- **Your task**
The required output is the line containing "Тупорылая собачка" followed by every later line through the end of the data, all reproduced exactly.

Data records:
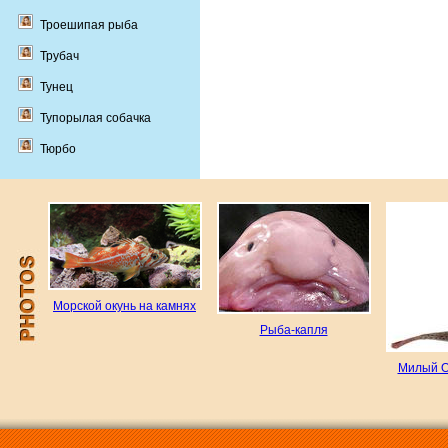
Троешипая рыба
Трубач
Тунец
Тупорылая собачка
Тюрбо
Морской окунь на камнях
Рыба-капля
Милый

- **Reply to the exercise**
Тупорылая собачка
Тюрбо
Морской окунь на камнях
Рыба-капля
Милый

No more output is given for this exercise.